In a previous post, I quoted from an opinion of the Louisiana Supreme Court that’s illustrative here.  In Louisiana State Bar Ass’n v. Edwins, a commissioner concluded that a lawyer had “been guilty of professional acts and omissions which do not conform to the standards of character and conduct laid down by the profession.”

Whoa! Acts & omissions that don’t conform to the standards we’ve laid down!  What might they be?

Well, among other things, advancing funds to a client to help the client avoid foreclosure and seek necessary medical treatment.

The Louisiana Supreme Court disagreed with the commissioner, stating:

  • “no bar disciplinary rule can or should contemplate depriving poor people from access to the court so as effectively to assert their claim.”

Similarly, in Minnesota:

  • “a lawyer may guarantee a loan reasonably needed to enable the client to withstand delay in litigation that would otherwise put substantial pressure on the client to settle a case because of financial hardship rather than on the merits, provided the client remains ultimately liable for repayment of the loan without regard to the outcome of the litigation and, further provided, that no promise of such financial assistance was made to the client by the lawyer, or by another in the lawyer’s behalf, prior to the employment of that lawyer by that client.”

It’s Rule 1.8, and Minnesota’s rules are here.

With respect to the rule, the Minnesota Office of Lawyers Professional Responsibility has stated:

  • “While perhaps not a perfect solution, Minnesota’s approach to financial assistance to clients allows lawyers to act in a humanitarian fashion if the situation requires, and yet avoid troubling conflicts with the representation.” (Borrowing and Lending with Clients, Marcia Johnson, Minnesota Office of Lawyers Professional Responsibility, (August 1995)).

Alabama’s Rule 1.8(e)(3) authorizes lawyers to “advance or guarantee emergency financial assistance to the client, the repayment of which may not be contingent on the outcome of the matter, provide that no promise or assurance of financial assistance was made to the client by the lawyer, or on the lawyer’s behalf, prior to the employment of the lawyer.”  The policy reasons underpinning the rule are in the comment.

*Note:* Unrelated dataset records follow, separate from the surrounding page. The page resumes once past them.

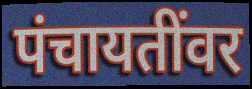
पंचायतींवर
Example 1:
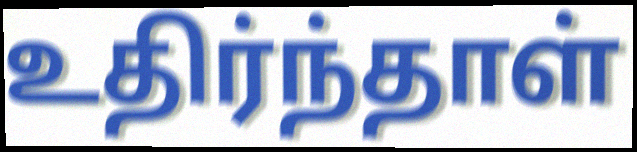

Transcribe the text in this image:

உதிர்ந்தாள்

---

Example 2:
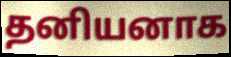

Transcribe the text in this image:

தனியனாக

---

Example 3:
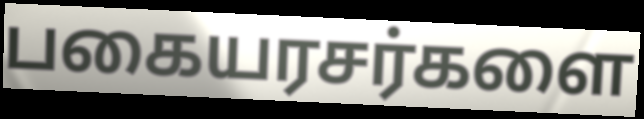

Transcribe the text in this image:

பகையரசர்களை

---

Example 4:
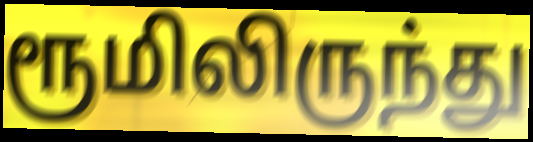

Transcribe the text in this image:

ரூமிலிருந்து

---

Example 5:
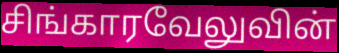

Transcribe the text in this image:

சிங்காரவேலுவின்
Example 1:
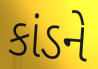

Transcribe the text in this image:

કાંડને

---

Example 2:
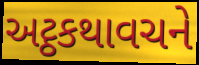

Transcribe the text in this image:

અટ્ઠકથાવચને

In Mississippi, and “under dire and necessitous circumstances,” Rule 1.8(e) authorizes a lawyer to advance up to $1500 to a client for reasonable and necessary medical or living expenses.  (At the link, scroll to pages 33 and 34)  The rule indicates that permissible assistance includes “minimal living expenses of minor sums such as those necessary to prevent foreclosure or repossession or for necessary medical treatment.”

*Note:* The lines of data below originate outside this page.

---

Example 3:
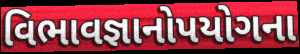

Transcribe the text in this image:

વિભાવજ્ઞાનોપયોગના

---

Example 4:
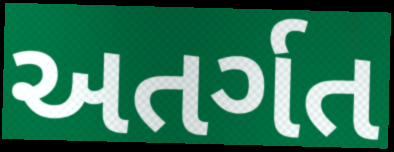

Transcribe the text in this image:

અતર્ગત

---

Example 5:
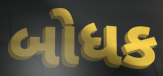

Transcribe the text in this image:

બોધક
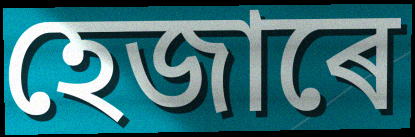
হেজাৰে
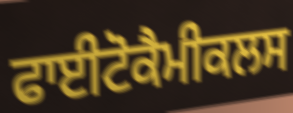
ਫਾਈਟੋਕੈਮੀਕਲਸ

Finally, in New Jersey, Rule 1.8(e)(3) authorizes certain non-profits to provide financial assistance to indigent clients that the non-profit is representing without a fee.

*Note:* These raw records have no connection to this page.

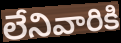
లేనివారికి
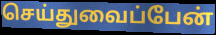
செய்துவைப்பேன்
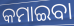
କମାଇବା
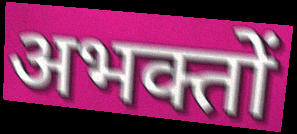
अभक्तों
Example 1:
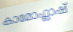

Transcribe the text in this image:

Again, I don’t know if this is an access issue.  At the very least, however, when there is no legitimate concern of a conflict of interest or frivolous litigation, the Rules of Professional Conduct should not prohibit common sense compassion.












One thought on “Increasing Access: Financial Assistance to Clients

  1. Hi Mike…how about this….as part of bar membership, attorneys should be part of a statewide “pro bono civil public representative” program with a minimum, annual obligation. Cases would be assigned by way of an office to which residents would apply and be screened. Time consuming cases would be given more credit with respect to this pro bono obligation than easier ones. Attorneys could also restrict performance of this obligation within their area of specialty.

    In addition, perhaps attorneys could take a half day a year to be “on site civil counsel” for the small claims docket.